Often the real problem lurks somewhere behind or underneath the apparent problem. Conflict will not be resolved until the process can address the true problem.
3) Give up a must-win attitude.
When players compete too hard all the time, a good deal of life passes them by. They go to the wall to defend a position and will go down screaming, taking as many people with them as possible. Conflicts are not won; they are resolved.
4) Develop several possible solutions.
In reality, most situations can go in a variety of directions. It may be up to you to create the choices.
5) Evaluate options and select a solution.
Choose the best workable choice from the possibilities you have gathered. The goal is to choose the possibility that will hold the most for both you and the other party.
6) Communicate in a manner certain to be received.
A great idea goes nowhere if you don’t communicate it to others. Only when someone feels you have heard their message are they ready to listen to yours, so listen actively. Communication that is full of anger, lacks clarity, and has no commitment behind it, will not bring about action.

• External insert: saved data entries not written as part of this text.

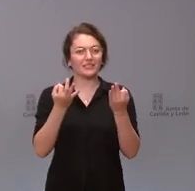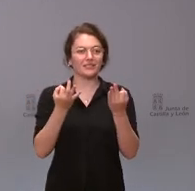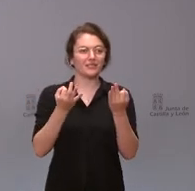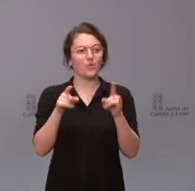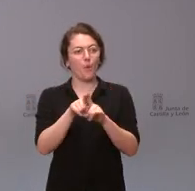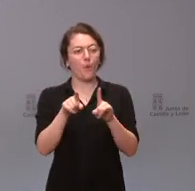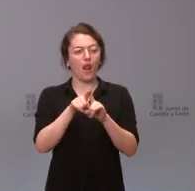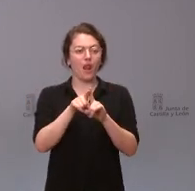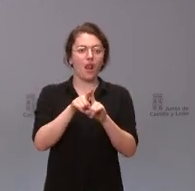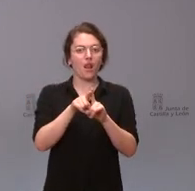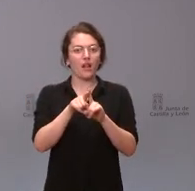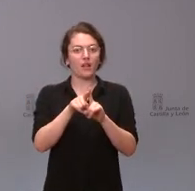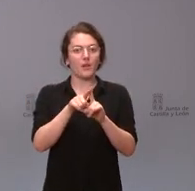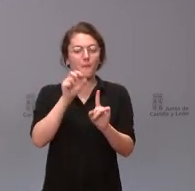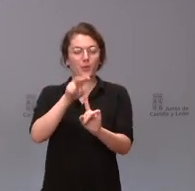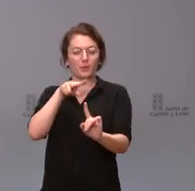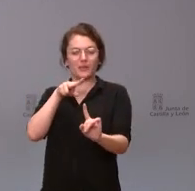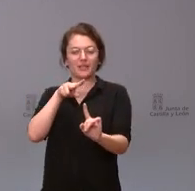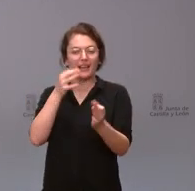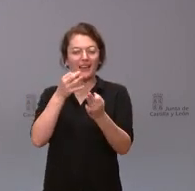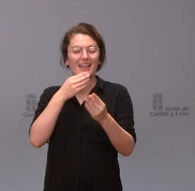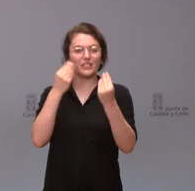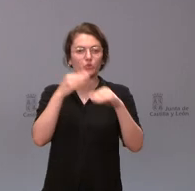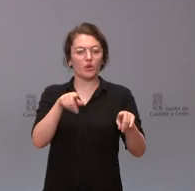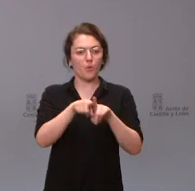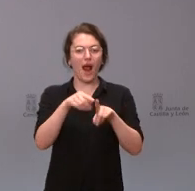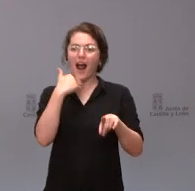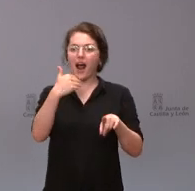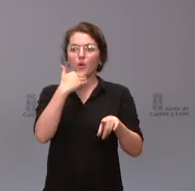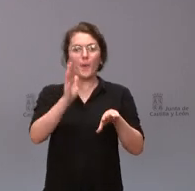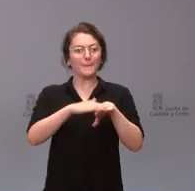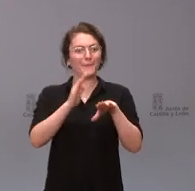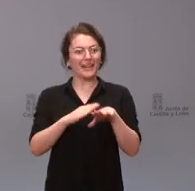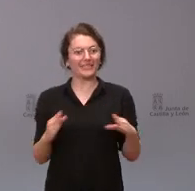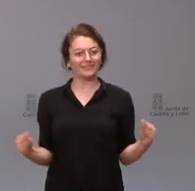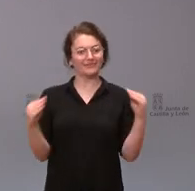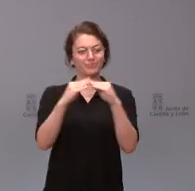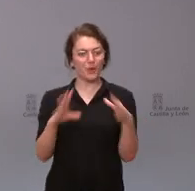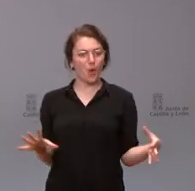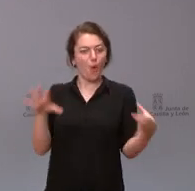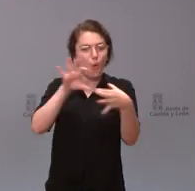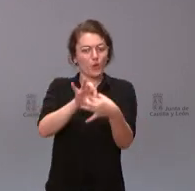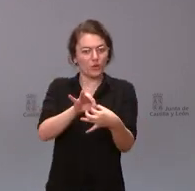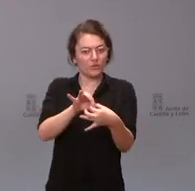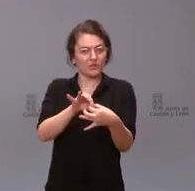de que la historia tiene que ser un elemento de unión y por tanto en esa dirección queremos avanzar no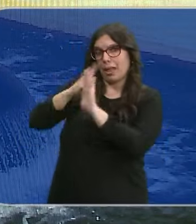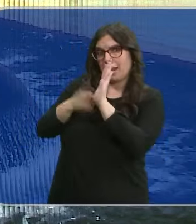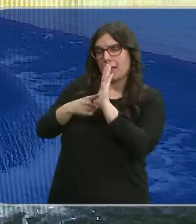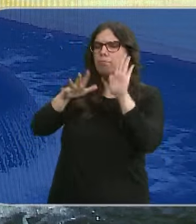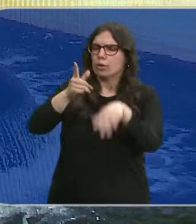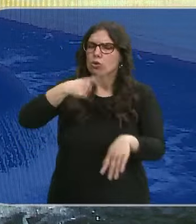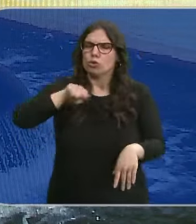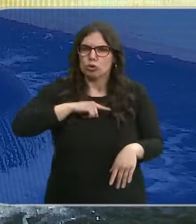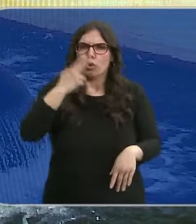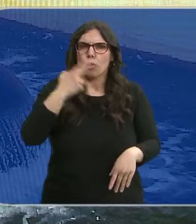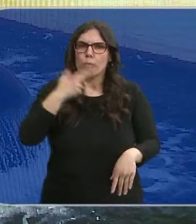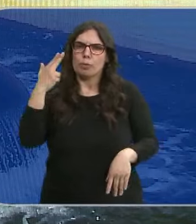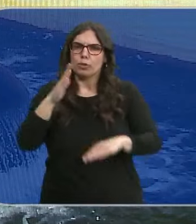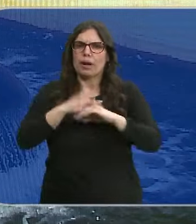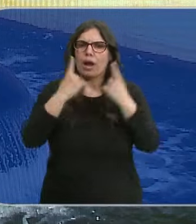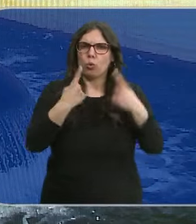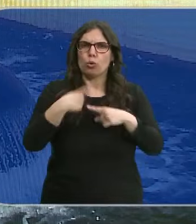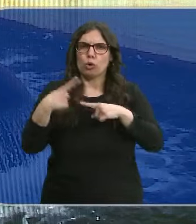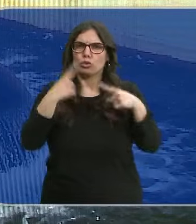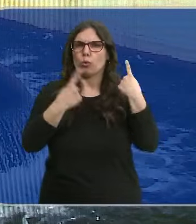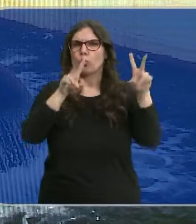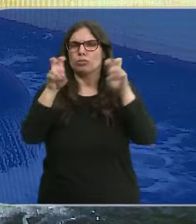comprometen a ser más flexibles en algunos puntos.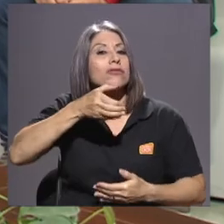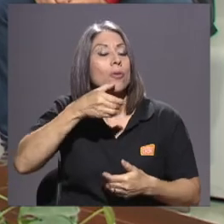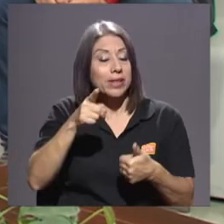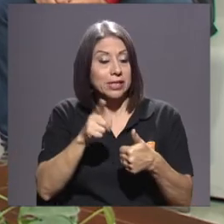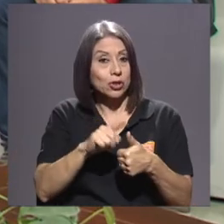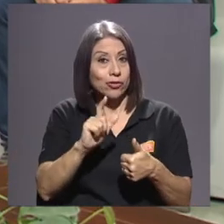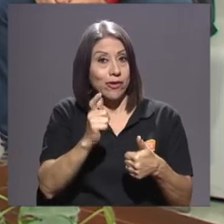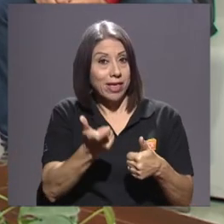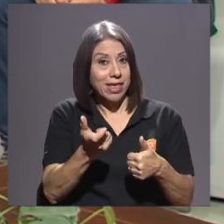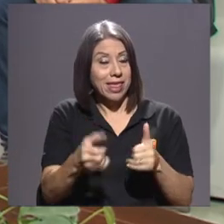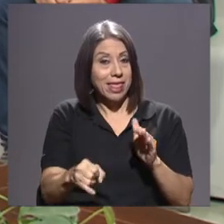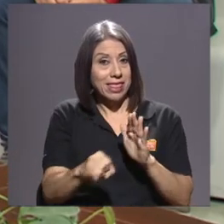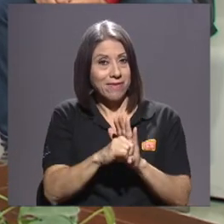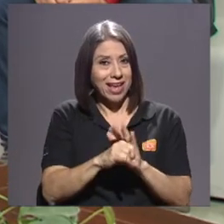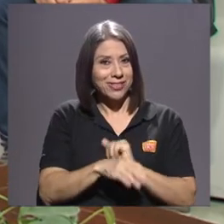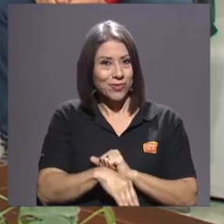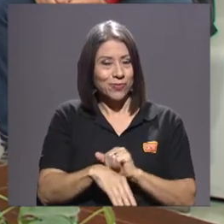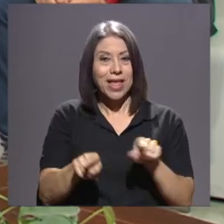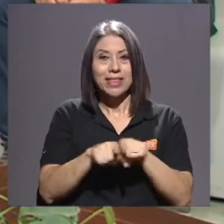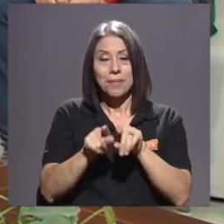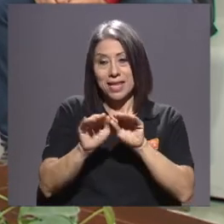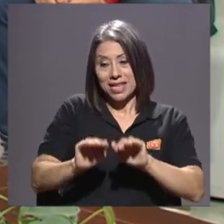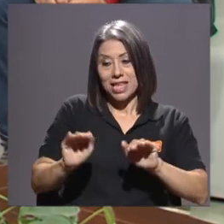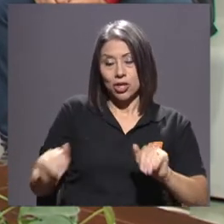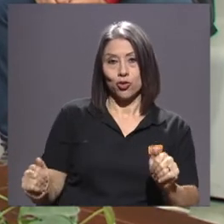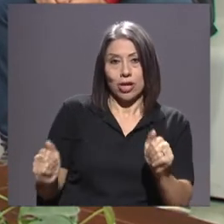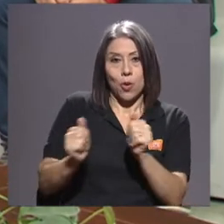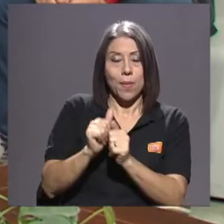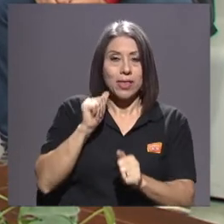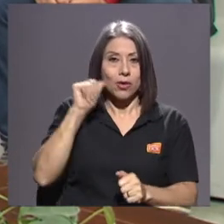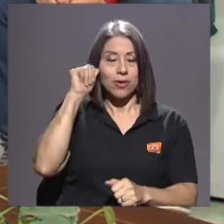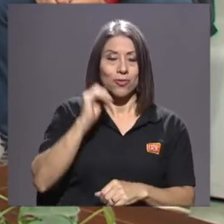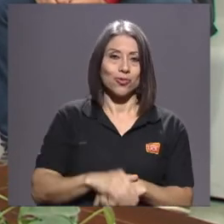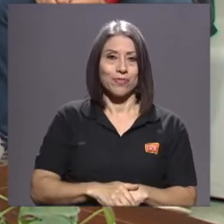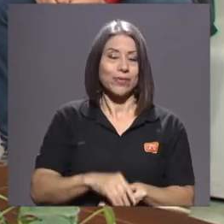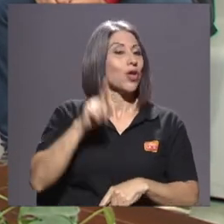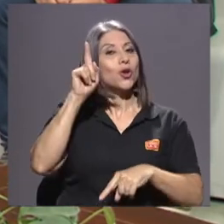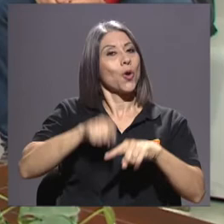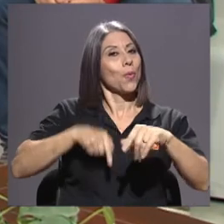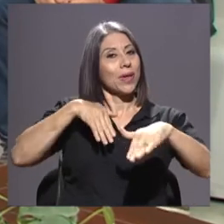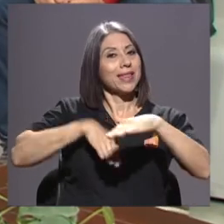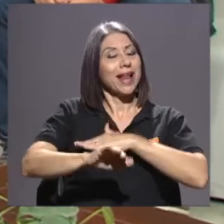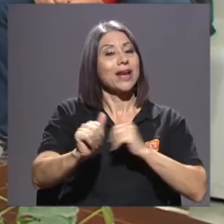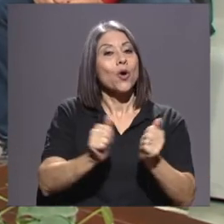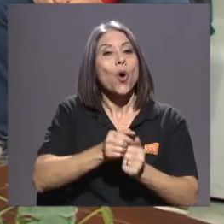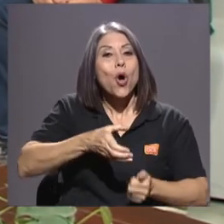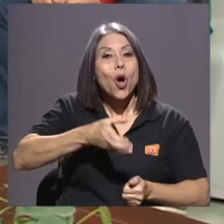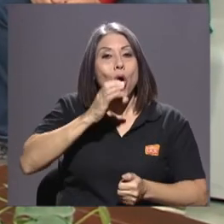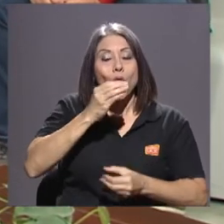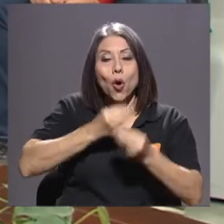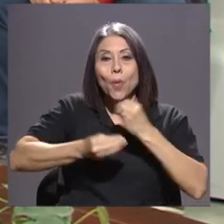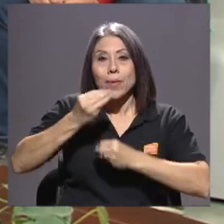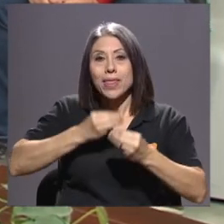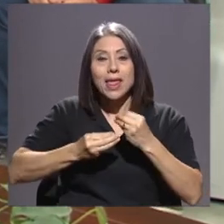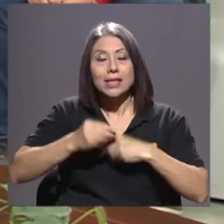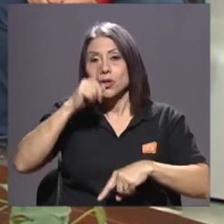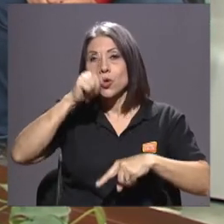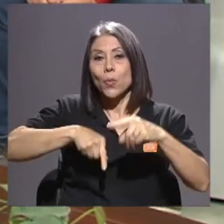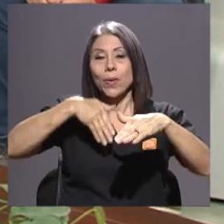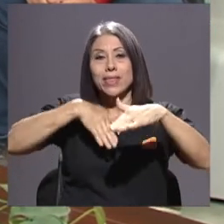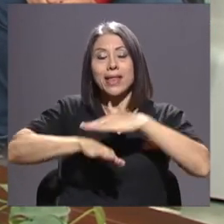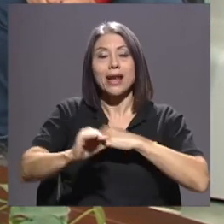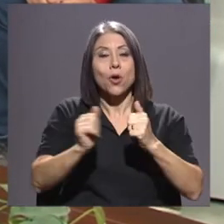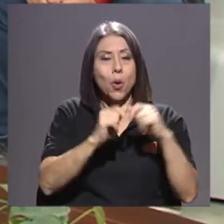identificación. Los menores de edad deben ser acompañados de un adulto. No se puede ingresar con comida ni bebidas, ni con cámaras fotográficas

7) Acknowledge and preserve the value in the relationship.
Resolving conflict is about preserving relationships. If that were not so, people would not try to resolve their conflicts. Disputes would just fester and eventually destroy the relationship. To provide a temporary time-out for individuals who feel they are locked in conflict, ask questions such as these:
- How do you think we are doing?
- Are we making progress on this issue?
Do you feel your views are being heard?